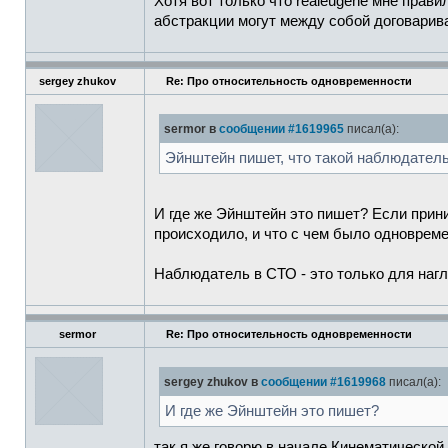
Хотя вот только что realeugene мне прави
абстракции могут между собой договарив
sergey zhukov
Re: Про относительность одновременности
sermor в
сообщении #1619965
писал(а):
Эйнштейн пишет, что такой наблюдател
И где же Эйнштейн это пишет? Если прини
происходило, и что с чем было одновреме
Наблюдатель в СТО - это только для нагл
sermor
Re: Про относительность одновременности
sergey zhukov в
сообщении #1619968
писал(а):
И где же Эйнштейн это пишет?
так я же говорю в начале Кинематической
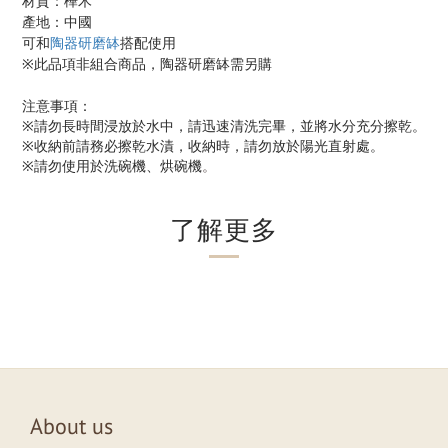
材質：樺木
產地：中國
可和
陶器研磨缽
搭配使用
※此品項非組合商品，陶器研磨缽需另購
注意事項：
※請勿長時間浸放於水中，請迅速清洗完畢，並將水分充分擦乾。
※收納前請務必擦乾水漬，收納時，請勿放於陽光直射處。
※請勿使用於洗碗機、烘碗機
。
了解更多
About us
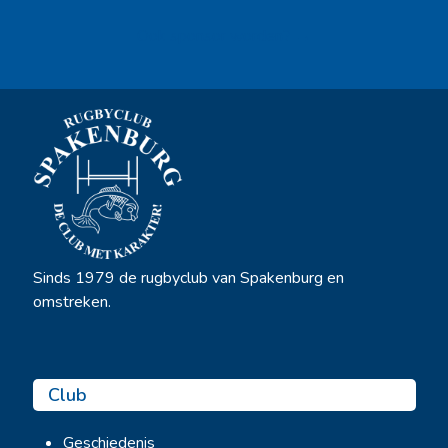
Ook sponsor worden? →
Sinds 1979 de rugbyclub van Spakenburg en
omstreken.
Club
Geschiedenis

--

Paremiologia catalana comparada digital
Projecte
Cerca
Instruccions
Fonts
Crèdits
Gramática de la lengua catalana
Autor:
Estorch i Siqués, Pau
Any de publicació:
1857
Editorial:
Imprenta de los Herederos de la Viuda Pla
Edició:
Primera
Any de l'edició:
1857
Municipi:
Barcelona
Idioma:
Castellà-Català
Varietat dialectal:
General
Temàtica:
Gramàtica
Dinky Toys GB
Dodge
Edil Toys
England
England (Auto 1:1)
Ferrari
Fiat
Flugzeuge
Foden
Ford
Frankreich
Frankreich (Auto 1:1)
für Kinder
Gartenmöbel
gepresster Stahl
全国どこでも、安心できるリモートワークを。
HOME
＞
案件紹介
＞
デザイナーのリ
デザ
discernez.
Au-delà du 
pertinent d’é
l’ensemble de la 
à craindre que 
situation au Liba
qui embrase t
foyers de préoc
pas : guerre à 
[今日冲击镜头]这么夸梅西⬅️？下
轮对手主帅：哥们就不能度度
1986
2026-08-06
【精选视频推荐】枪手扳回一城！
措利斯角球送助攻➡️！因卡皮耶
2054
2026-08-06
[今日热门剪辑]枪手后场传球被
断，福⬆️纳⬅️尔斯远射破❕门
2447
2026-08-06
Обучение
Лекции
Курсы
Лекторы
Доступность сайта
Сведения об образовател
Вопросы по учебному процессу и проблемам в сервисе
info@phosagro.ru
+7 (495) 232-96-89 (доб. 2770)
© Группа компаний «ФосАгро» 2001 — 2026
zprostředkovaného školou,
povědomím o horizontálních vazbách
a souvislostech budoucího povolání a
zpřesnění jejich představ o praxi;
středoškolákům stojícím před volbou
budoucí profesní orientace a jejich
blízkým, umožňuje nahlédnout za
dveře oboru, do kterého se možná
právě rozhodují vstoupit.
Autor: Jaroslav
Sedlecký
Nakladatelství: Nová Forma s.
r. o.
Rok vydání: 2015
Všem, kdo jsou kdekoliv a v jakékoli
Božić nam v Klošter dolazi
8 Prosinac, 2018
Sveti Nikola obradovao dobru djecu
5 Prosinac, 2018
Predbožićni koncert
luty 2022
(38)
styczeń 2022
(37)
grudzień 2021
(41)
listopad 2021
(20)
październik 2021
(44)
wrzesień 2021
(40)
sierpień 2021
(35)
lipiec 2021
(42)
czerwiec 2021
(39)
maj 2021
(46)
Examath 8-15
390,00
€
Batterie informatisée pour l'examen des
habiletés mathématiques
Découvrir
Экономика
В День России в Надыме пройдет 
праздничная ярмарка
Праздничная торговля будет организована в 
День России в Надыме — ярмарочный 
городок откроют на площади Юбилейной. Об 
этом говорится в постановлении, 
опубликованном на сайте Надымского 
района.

- [Directions for this task] In the records above, turn each line from the one with "Ook sponsor worden? →" up to and including the one with "Geschiedenis" into a string in a JSON list, one string per line, leaving out blank lines.

- [Answer for the task]
[
  "Ook sponsor worden? →",
  "Sinds 1979 de rugbyclub van Spakenburg en",
  "omstreken.",
  "Club",
  "Geschiedenis"
]